So, in preface, I went to an IB highschool, which was fun and also kind of a lot of work. On the plus side, the English classes were probably more rigorous than every English class I took at Rice except one: Literature and the Environment, senior year. I distinctly remember thinking, “Wow, I haven’t worked this hard at writing a paper/reading a book for class since high school.” On the downside, 2:1 girl to guy ratio so, you know, so few guys that I never, ever had a date, but enough guys that I could still feel like it was 100% my fault.1. Here are five things that I learned in high school that have actually come up again later in life:
1. Math
Yes, it is one of my life regrets that I took higher level IB math instead of higher level IB French in high school. I would have aced that French exam, or at least failed less embarrassingly than in math. “Oh well,” 18-year-old Patricia thought. “It’s not like I’ll ever really need this again.” WRONG. Not only did 20-year-old-Patricia decide that Math 101 would be a great, easy way to get some D3 credit out of the way (it was), but grad school Patricia finally got a job because she was a double threat of English AND Math tutoring skillz. Also, the research methods class I’m in now is like made of statistics, or is trying to be. Maybe it’s just because no one’s awake that early in the morning, but a lot of us don’t seem up to the questionable challenge. The professor has had to remind us that y=mx+b multiple times so far and a lot of times just tells us how to get the stat pack to spit out numbers and says “… and don’t worry about how this happened.” I assume the rumors I’ve heard about this exam being hard are because all of the English BAs in this library program have forgotten what a square root is.
2. Grammar Rules
My senior year I had an English teacher who was obsessive about grammar.

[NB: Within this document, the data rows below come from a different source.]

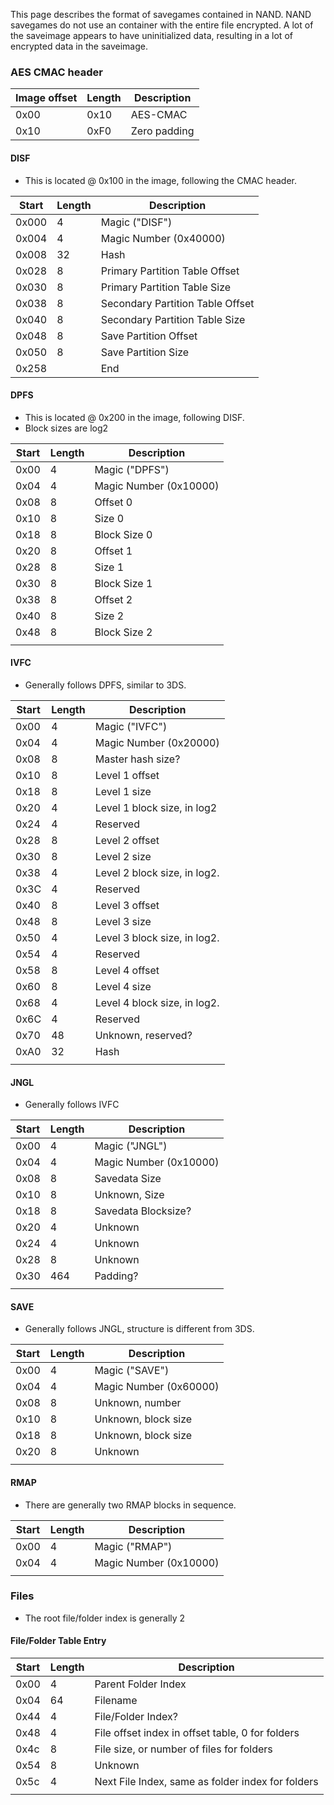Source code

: This page describes the format of savegames contained in NAND. NAND
savegames do not use an container with the entire file encrypted. A lot
of the saveimage appears to have uninitialized data, resulting in a lot
of encrypted data in the saveimage.

### AES CMAC header

| Image offset | Length | Description  |
| ------------ | ------ | ------------ |
| 0x00         | 0x10   | AES-CMAC     |
| 0x10         | 0xF0   | Zero padding |

#### DISF

  - This is located @ 0x100 in the image, following the CMAC header.

| Start | Length | Description                      |
| ----- | ------ | -------------------------------- |
| 0x000 | 4      | Magic ("DISF")                   |
| 0x004 | 4      | Magic Number (0x40000)           |
| 0x008 | 32     | Hash                             |
| 0x028 | 8      | Primary Partition Table Offset   |
| 0x030 | 8      | Primary Partition Table Size     |
| 0x038 | 8      | Secondary Partition Table Offset |
| 0x040 | 8      | Secondary Partition Table Size   |
| 0x048 | 8      | Save Partition Offset            |
| 0x050 | 8      | Save Partition Size              |
| 0x258 |        | End                              |

#### DPFS

  - This is located @ 0x200 in the image, following DISF.
  - Block sizes are log2

| Start | Length | Description            |
| ----- | ------ | ---------------------- |
| 0x00  | 4      | Magic ("DPFS")         |
| 0x04  | 4      | Magic Number (0x10000) |
| 0x08  | 8      | Offset 0               |
| 0x10  | 8      | Size 0                 |
| 0x18  | 8      | Block Size 0           |
| 0x20  | 8      | Offset 1               |
| 0x28  | 8      | Size 1                 |
| 0x30  | 8      | Block Size 1           |
| 0x38  | 8      | Offset 2               |
| 0x40  | 8      | Size 2                 |
| 0x48  | 8      | Block Size 2           |
|       |        |                        |

#### IVFC

  - Generally follows DPFS, similar to 3DS.

| Start | Length | Description                  |
| ----- | ------ | ---------------------------- |
| 0x00  | 4      | Magic ("IVFC")               |
| 0x04  | 4      | Magic Number (0x20000)       |
| 0x08  | 8      | Master hash size?            |
| 0x10  | 8      | Level 1 offset               |
| 0x18  | 8      | Level 1 size                 |
| 0x20  | 4      | Level 1 block size, in log2  |
| 0x24  | 4      | Reserved                     |
| 0x28  | 8      | Level 2 offset               |
| 0x30  | 8      | Level 2 size                 |
| 0x38  | 4      | Level 2 block size, in log2. |
| 0x3C  | 4      | Reserved                     |
| 0x40  | 8      | Level 3 offset               |
| 0x48  | 8      | Level 3 size                 |
| 0x50  | 4      | Level 3 block size, in log2. |
| 0x54  | 4      | Reserved                     |
| 0x58  | 8      | Level 4 offset               |
| 0x60  | 8      | Level 4 size                 |
| 0x68  | 4      | Level 4 block size, in log2. |
| 0x6C  | 4      | Reserved                     |
| 0x70  | 48     | Unknown, reserved?           |
| 0xA0  | 32     | Hash                         |
|       |        |                              |

#### JNGL

  - Generally follows IVFC

| Start | Length | Description            |
| ----- | ------ | ---------------------- |
| 0x00  | 4      | Magic ("JNGL")         |
| 0x04  | 4      | Magic Number (0x10000) |
| 0x08  | 8      | Savedata Size          |
| 0x10  | 8      | Unknown, Size          |
| 0x18  | 8      | Savedata Blocksize?    |
| 0x20  | 4      | Unknown                |
| 0x24  | 4      | Unknown                |
| 0x28  | 8      | Unknown                |
| 0x30  | 464    | Padding?               |
|       |        |                        |

#### SAVE

  - Generally follows JNGL, structure is different from 3DS.

| Start | Length | Description            |
| ----- | ------ | ---------------------- |
| 0x00  | 4      | Magic ("SAVE")         |
| 0x04  | 4      | Magic Number (0x60000) |
| 0x08  | 8      | Unknown, number        |
| 0x10  | 8      | Unknown, block size    |
| 0x18  | 8      | Unknown, block size    |
| 0x20  | 8      | Unknown                |
|       |        |                        |

#### RMAP

  - There are generally two RMAP blocks in sequence.

| Start | Length | Description            |
| ----- | ------ | ---------------------- |
| 0x00  | 4      | Magic ("RMAP")         |
| 0x04  | 4      | Magic Number (0x10000) |
|       |        |                        |

### Files

  - The root file/folder index is generally 2

#### File/Folder Table Entry

| Start | Length | Description                                       |
| ----- | ------ | ------------------------------------------------- |
| 0x00  | 4      | Parent Folder Index                               |
| 0x04  | 64     | Filename                                          |
| 0x44  | 4      | File/Folder Index?                                |
| 0x48  | 4      | File offset index in offset table, 0 for folders  |
| 0x4c  | 8      | File size, or number of files for folders         |
| 0x54  | 8      | Unknown                                           |
| 0x5c  | 4      | Next File Index, same as folder index for folders |
|       |        |                                                   |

Every time we turned in our 4 essays on whatever book (“journals” as they were called, but that makes it sound fun and reflective when it wasn’t), she would mark all of our grammar mistakes with a highlighter and a system of abbreviations of her own devising. Then we would have to correct all of them and turn them in again, a process that seemed way more laborious while doing it than it takes to describe. My first journal corrections (don’t ask me why I saved these), I had 19 (mostly dangling modifiers). By the end I was only getting one or two (mostly word choice), so clearly I was improving. And, yes, I can see the appeal of being able to write mistake-free, but what’s the point of obeying some of these more obscure grammar rules that my supervisors won’t know about or follow? See above about the tutoring job; I’m pretty sure half the reason I got it was using the words “dangling modifier” in an appropriate way.